Tasks for this exercise:
a. In the passage on American Cyanamid, what storm flooded the Bound Brook plant in August 1971?
b. Reproduce the passage on American Cyanamid word for word, beginning with "In 1973 the" and ending after "mass fish kills.".

Although originally started as a manufacturer of agricultural chemicals, the company later broadened its product lines into producing many different types of industrial and specialty chemicals. The company then diversified into synthetic fibers, pharmaceuticals, surgical products, plastics, and inorganic pigments before World War II; and later added, by acquisitions, cosmetic and toiletry products, perfumes, building products, and several smaller product categories following the end of the war. From 1931 to 1943, American Cyanamid produced the pesticide Zyklon B under license.

Cyanamid's pharmaceutical division included Lederle Laboratories, the maker of Piperacillin, an antibiotic drug used as a penicillin substitute; Centrum, a multivitamin supplement; Stresstabs vitamins; and Orimune, an oral polio vaccine. Lederle also developed the antibiotic chlortetracycline and the chemotherapy agent methotrexate. Davis & Geck was the company's medical device operation, organized under Lederle. Its Consumer Products division included "Shulton" products, primarily Old Spice cologne and after-shave lotion, Breck shampoo, and Pine-Sol cleaner. A variety of fine fragrance products were also manufactured and sold by Shulton under license, including products under labels Nina Ricci, Pierre Cardin, Tabac, and others. "Melmac" was Cyanamid's trademark for plastic kitchenware, although it was produced and marketed by other firms under license.

== Legal issues ==
Throughout its history, the company faced legal challenges stemming from both environmental pollution incidents, including involvement in the tetracycline litigation, and safety incidents such as the 1964 American Cyanamid explosion. Throughout the 1970s, substantial funds were allocated for effluent treatment initiatives. For instance, a $15-million investment went into the construction of a tertiary water treatment facility in Bound Brook, New Jersey, and this plant not only cleaned water to a level surpassing that of the polluted Raritan River, but also addressed decades of pollution by American Cyanamid. Tens of millions more were spent in efforts to clean up large wastewater pools which had decades of toxic accumulation of carcinogenic, and teratogenic chemicals. These are considered by the U.S. Environmental Protection Agency (EPA) to be among the most toxic chemical waste sites in the country. Responsibility for the clean-up of these sites remained with the site owner during these corporate transitions. Remediation began at Bound Brook in 2007 before being taken over by Pfizer in 2009.

In addition to frequent chemical leaks, the 575-acre Superfund site at Bound Brook-Bridgewater also had a history of flooding. It was flooded in the 1930s and again in August 1971 during Tropical Storm Doria, at which time the plant sustained severe damage. In 2011, during Hurricane Irene, the site once again flooded but by this time all manufacturing had ended and all buildings had been torn down. However, impounds and waste sites remained with consequent leakage of benzene and other chemicals into the Raritan River and adjacent land, including residential areas. Despite subsequent testing showing no evident danger to humans, calamity intensified the cleanup work already underway, and the EPA announced another remediation plan for the site in September 2012.
In 1973 the Georgia State Water Quality Control Board forced Cyanamid to stop dumping sulfuric acid in the Wilmington and Savannah Rivers, arguing that chemicals were causing mass fish kills.

Extracted data:
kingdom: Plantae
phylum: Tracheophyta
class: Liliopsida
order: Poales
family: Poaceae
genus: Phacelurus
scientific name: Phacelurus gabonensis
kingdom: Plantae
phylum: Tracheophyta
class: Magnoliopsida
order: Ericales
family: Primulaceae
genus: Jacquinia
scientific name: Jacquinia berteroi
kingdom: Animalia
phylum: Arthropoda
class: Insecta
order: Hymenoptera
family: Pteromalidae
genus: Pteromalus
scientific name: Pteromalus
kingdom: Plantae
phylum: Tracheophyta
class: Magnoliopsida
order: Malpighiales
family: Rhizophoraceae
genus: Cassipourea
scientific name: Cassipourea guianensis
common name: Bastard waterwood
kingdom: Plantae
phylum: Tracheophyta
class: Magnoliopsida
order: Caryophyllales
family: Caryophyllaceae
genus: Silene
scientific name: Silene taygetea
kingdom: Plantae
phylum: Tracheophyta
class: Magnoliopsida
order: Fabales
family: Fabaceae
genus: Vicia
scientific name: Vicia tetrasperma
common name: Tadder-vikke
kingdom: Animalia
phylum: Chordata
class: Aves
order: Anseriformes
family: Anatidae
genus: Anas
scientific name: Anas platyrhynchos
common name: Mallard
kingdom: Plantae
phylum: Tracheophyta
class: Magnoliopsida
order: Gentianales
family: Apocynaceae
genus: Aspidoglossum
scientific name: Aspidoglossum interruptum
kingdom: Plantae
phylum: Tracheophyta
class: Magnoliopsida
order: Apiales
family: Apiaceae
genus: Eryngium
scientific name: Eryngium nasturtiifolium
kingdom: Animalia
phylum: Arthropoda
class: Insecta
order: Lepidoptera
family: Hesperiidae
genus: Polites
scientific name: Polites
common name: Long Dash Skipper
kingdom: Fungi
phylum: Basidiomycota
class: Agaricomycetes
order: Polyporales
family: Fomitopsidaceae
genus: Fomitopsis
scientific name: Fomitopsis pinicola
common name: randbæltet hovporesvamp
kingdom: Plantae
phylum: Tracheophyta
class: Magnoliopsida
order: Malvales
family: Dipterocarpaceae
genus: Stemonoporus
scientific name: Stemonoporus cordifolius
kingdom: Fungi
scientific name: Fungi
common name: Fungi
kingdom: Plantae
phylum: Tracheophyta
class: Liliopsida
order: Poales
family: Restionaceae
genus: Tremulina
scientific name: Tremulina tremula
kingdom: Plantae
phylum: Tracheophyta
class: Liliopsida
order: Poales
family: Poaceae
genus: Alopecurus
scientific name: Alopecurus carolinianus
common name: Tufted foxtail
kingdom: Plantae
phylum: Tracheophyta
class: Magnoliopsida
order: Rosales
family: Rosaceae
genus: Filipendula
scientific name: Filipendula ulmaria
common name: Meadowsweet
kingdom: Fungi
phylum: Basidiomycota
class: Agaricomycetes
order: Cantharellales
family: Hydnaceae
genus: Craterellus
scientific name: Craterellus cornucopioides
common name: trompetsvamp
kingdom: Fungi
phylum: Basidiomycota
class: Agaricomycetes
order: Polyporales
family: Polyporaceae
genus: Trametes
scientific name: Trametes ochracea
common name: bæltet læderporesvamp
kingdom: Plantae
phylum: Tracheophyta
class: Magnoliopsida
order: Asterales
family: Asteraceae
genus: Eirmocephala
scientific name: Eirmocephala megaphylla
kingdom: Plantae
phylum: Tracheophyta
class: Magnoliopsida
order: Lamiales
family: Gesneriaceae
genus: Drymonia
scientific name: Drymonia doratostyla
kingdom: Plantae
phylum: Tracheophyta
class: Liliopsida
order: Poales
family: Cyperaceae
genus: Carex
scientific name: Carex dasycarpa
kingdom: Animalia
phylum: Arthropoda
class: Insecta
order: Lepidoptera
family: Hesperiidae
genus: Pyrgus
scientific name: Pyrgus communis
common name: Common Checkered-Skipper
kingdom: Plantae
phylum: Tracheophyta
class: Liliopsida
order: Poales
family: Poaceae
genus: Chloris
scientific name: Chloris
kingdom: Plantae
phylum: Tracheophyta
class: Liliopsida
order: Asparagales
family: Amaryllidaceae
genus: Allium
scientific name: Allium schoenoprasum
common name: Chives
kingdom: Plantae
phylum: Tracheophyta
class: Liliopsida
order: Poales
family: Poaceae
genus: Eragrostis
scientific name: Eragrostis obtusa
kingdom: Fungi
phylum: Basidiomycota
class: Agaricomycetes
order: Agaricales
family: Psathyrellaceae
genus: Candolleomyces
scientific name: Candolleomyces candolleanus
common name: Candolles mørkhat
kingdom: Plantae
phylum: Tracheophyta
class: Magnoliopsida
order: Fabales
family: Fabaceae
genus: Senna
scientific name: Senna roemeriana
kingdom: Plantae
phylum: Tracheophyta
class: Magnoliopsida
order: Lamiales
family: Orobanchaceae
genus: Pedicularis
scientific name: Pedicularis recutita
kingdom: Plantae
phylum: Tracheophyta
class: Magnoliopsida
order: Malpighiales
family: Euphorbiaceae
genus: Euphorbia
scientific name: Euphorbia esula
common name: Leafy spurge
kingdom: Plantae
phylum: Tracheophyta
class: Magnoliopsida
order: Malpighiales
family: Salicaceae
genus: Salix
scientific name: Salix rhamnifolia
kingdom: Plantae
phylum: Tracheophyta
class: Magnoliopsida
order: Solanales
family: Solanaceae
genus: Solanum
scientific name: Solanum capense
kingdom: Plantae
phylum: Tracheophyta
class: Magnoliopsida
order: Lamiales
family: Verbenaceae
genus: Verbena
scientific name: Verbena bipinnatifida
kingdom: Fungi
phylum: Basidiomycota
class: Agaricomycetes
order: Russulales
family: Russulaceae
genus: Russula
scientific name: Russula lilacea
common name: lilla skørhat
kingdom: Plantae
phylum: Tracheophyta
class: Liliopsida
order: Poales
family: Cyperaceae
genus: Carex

Responses for each task:
a. Tropical Storm Doria

b.
In 1973 the Georgia State Water Quality Control Board forced Cyanamid to stop dumping sulfuric acid in the Wilmington and Savannah Rivers, arguing that chemicals were causing mass fish kills.